Bloodwork: Request It!
Originally written 6/10/2019
Most people begin their fitness journey in the name of health. They decide to set a goal to hold them accountable, whether it be a marathon, a Crossfit competition, a boxing match, etc. But then at a certain point, they often will trade their health in the name of performance (i.e., lacking sleep, over-eating, over-stressing the body, etc.) In the past year, I’ve decided to reduce my hours training and see the overall picture – how this all fits into my wellness goals. I still train for marathons and OCRs but have cut my mileage and time in the gym to make sure that these things don’t overrule my life.As a result, I’ve gotten more interested in nutrition, recovery, and the significance of my bloodwork. I think everyone should take advantage of their annual physicals and bloodwork, but not only to check off that everything is “normal”, but to understand really what’s going on. Now, in conjunction with my training, I’ve begun tracking my results a little bit more frequently and relating my lifestyle and diet to my results.In addition to the standard blood panel (CBC, RBC, Lipid Panel, etc.), I started requesting the following additional exams:
- CRP & Homocysteine (Inflammation):
I always add on inflammation tests, in addition to an advanced NMR lipid panel (cholesterol) to best assess my risk of heart disease. At the least, you can throw in a C-reactive protein test.
- LDL- P and LDL Phenotype (Cholesterol):
Your basic lipid panel doesn’t give you a full picture of what’s going on. People oversimplify, HDL as “good” cholesterol and LDL as “bad” cholesterol, but the truth is that both are necessary and LDL has the important role of delivering life sustaining cholesterol to every one of our body’s cells. LDL becomes dangerous when it becomes oxidized once it is bound to sugar (another reason to lower carbs).
It’s suggested to test for the LDL phenotype and add in an LDL particle count. Ideally, you want to see a lower particle count with larger, less dense LDL particles (type A pattern) – which is associated with lower triglycerides, less insulin resistance, and lower risk of heart disease. You can ask for an NMR test (LabCorp) or Advanced Lipid panel (Quest Diagnostics).Side note: There’s interesting research showing that saturated fat/meat increases LDL large particle numbers, but leaves LDL with small particle numbers unchanged. (Source: https://academic.oup.com/…/doi/10.1093/ajcn/nqz035/5494812 6/4/19)
- Triglycerides/HDL Ratio:
This number is more important than the vilified LDL count. HDL/Triglyceride ratio is the most important value when it comes to your lipid panel as it measures the HDL responsible for removing excess Triglycerides from blood vessels – the ideal ratio here is less than 2:1. A good read on all things cholesterol is “Cholesterol Clarity” by Jimmy Moore.
- Omega 6-Omega 3 ratios:
Essentially fatty acids cannot be produced within the body and are only taken in from diet, so it’s good to have both of these in your diet. However, omega 6’s are inflammatory and can make red blood cells more susceptible to oxidative damage, so it’s best to keep a lower ratio of omega 6 – omega 3. Americans consume a 20:1 omega 6-omega 3 ratio, while the Japanese consume it at a 5:1 ratio. Many are now advocating a 1:1 ratio.Side note: Vegans typically will need to supplement an omega as ALA (flaxseed, walnuts, olive oil, etc.) conversion rates to EPA/DPA are very low.
- Hemoglobin A1C & HOMA-IR (Insulin Resistance):
Insulin resistance promotes weight gain as it requires more and more insulin/blood sugar to utilize glucose out of the bloodstream. Ultimately, insulin resistance is a warning sign for the eventual development of type 2 diabetes and Alzheimer’s (now commonly called type 3 diabetes).Typical tests for this are of Insulin and Glucose themselves. I would throw in Hemoglobin A1C – which measures your average blood sugar over the past few months, and your HOMA-IR score, which is a mathematical model to quantify insulin resistance.

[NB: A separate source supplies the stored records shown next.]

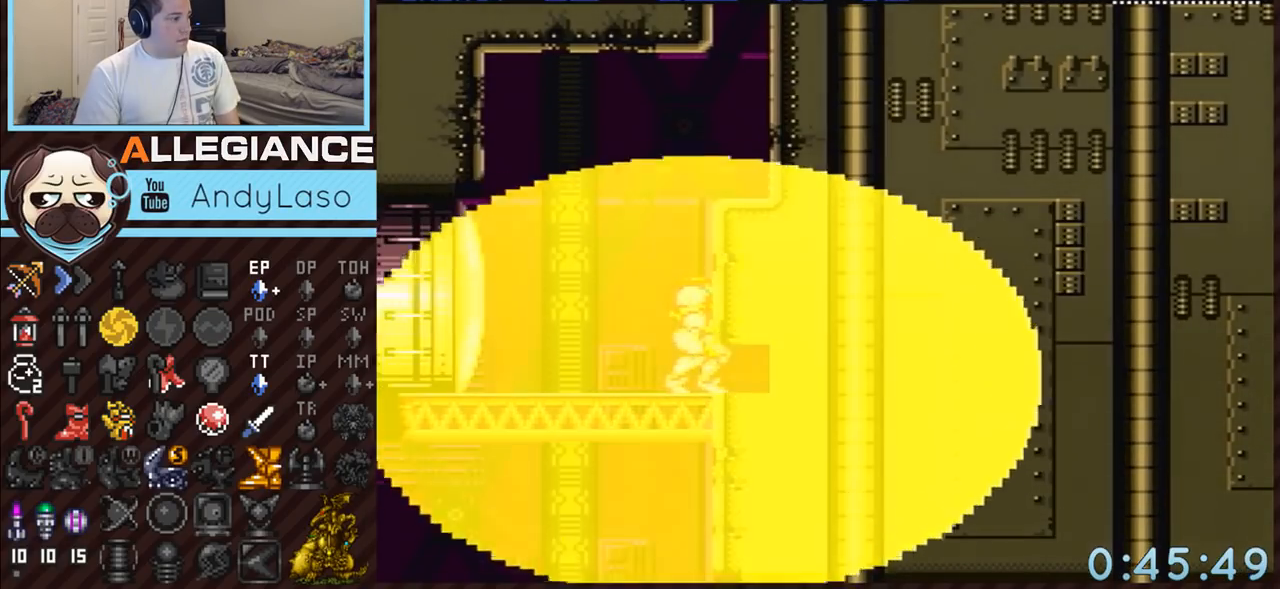
Gameplay with a controller (Nintendo layout); each line is a JSON object with the inputs held at the frame after it. "events" lists button and stick changes between this image and that frame as [ms after this image, input, new state], when the widget could be followed in between. Not read: L3 R3.
{"buttons": ["A", "DPAD_RIGHT"], "events": [[17, "DPAD_DOWN", "down"], [117, "DPAD_DOWN", "up"], [150, "DPAD_DOWN", "down"], [300, "DPAD_DOWN", "up"], [300, "DPAD_RIGHT", "down"]]}
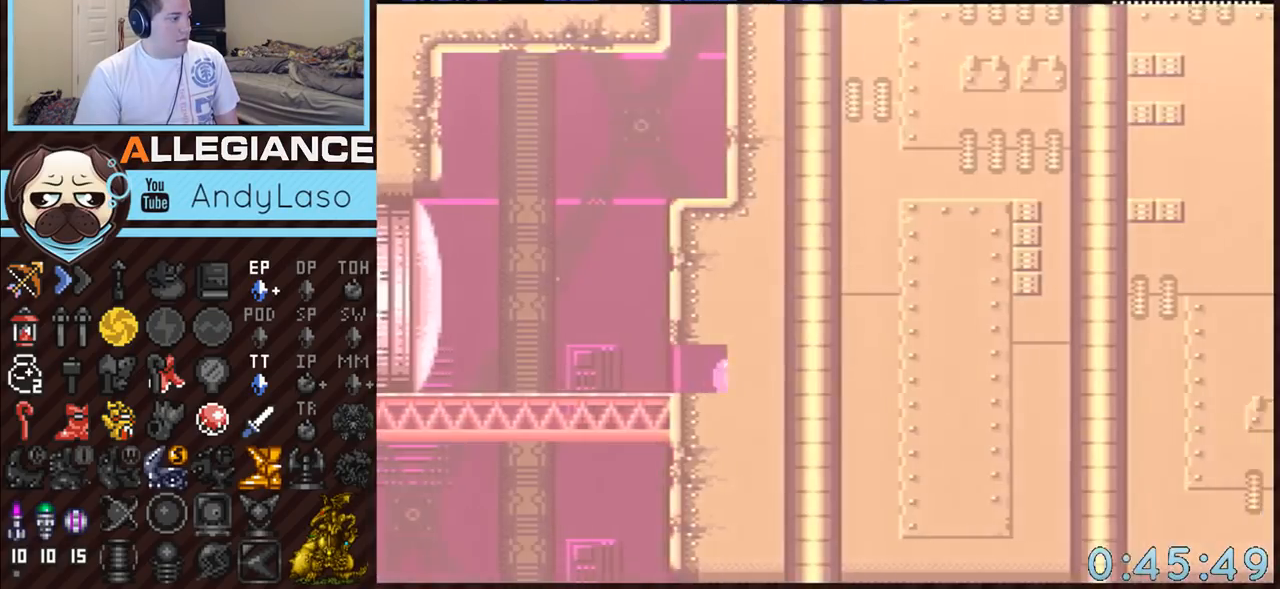
{"buttons": ["A", "DPAD_RIGHT"], "events": []}
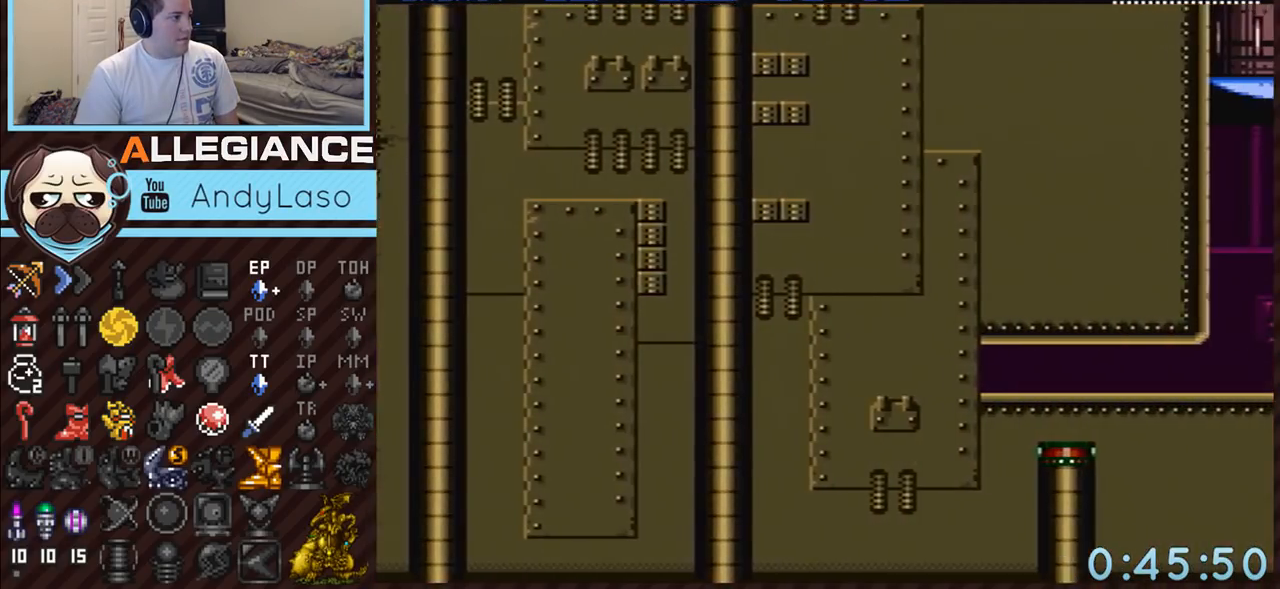
{"buttons": ["A", "DPAD_RIGHT"], "events": []}
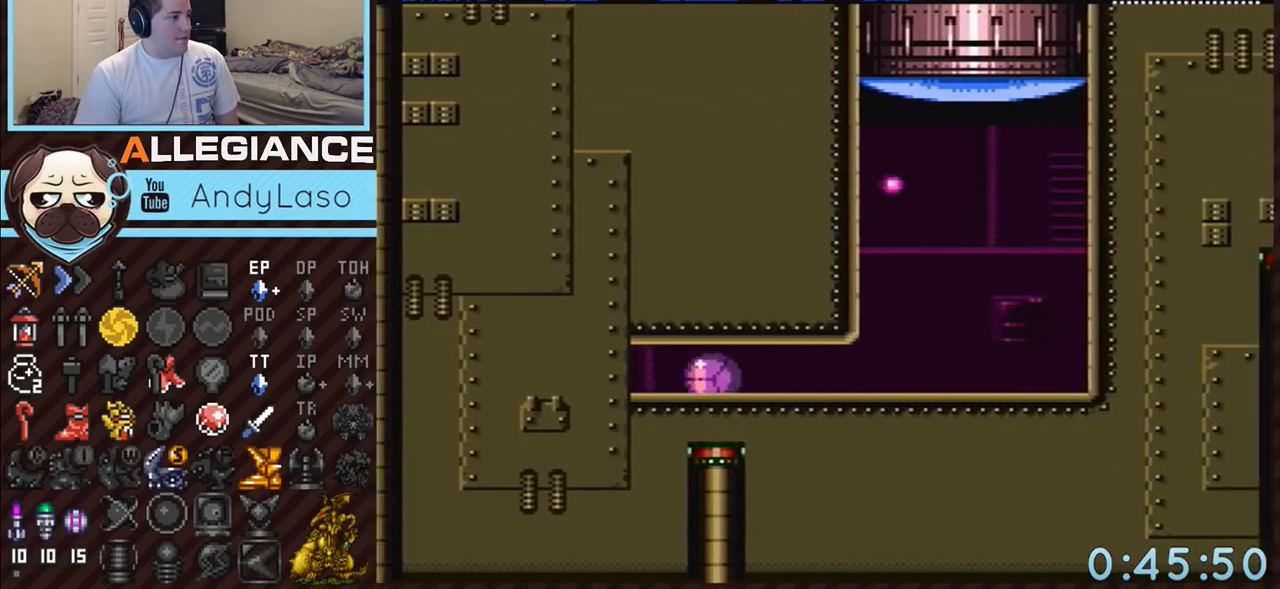
{"buttons": ["A"], "events": [[367, "DPAD_RIGHT", "up"], [367, "DPAD_UP", "down"], [433, "DPAD_UP", "up"]]}
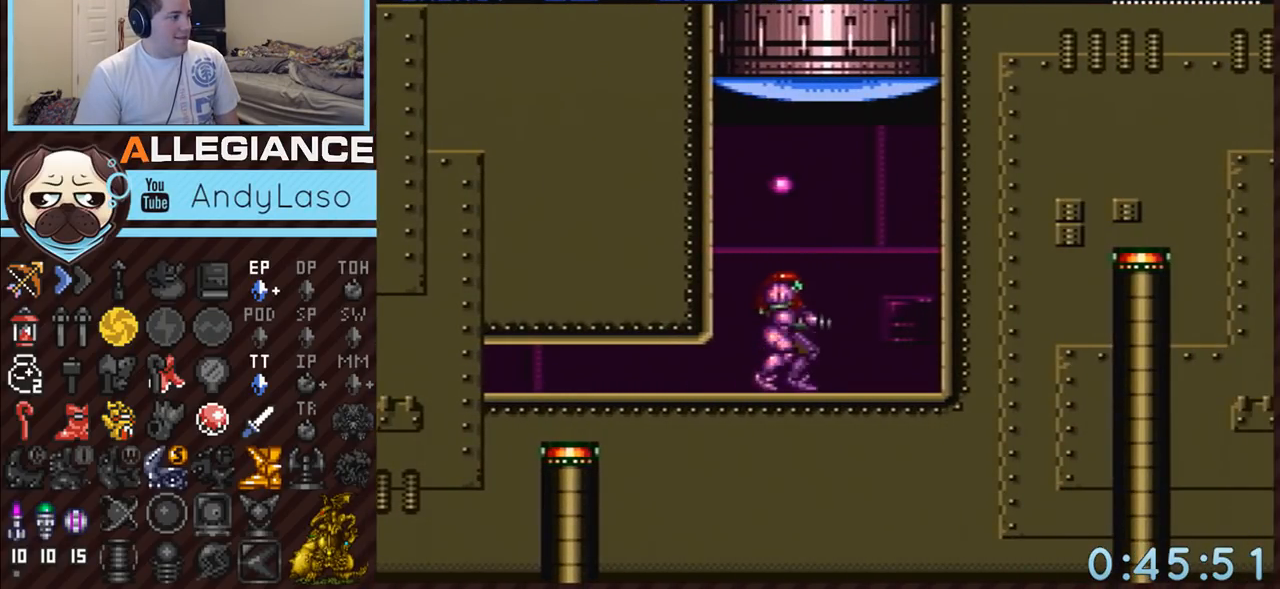
{"buttons": ["A", "DPAD_RIGHT"], "events": [[17, "DPAD_UP", "down"], [167, "Y", "down"], [300, "DPAD_RIGHT", "down"], [300, "DPAD_UP", "up"], [300, "Y", "up"]]}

- IGF-1 and Cortisol (Metabolic Hormones):
Cortisol, the stress hormone, can lead to weight gain and a suppressed immune system. IGF-1 measures Growth Hormone activity and these hormones are the main hormones responsible for cellular and muscle growth, and support anabolic pathways that lead to metabolizing fat to support such growth. Less talked about is high levels of IGF-1’s impact on longevity – while higher levels can help to build muscle, they are also associated with shorter lifespan. Dr. Richard Gaines suggests IGF-1 values between 80 and 150ng/ml.
- Electrolytes, Vitamins, and Minerals:
All useful information for your training as well that may not be included in a standard blood panel.
You can request bloodwork to be done when you get your annual physical exam. Furthermore, I would recommend taking a look at www.wellnessfx.com, for additional information or to order additional tests.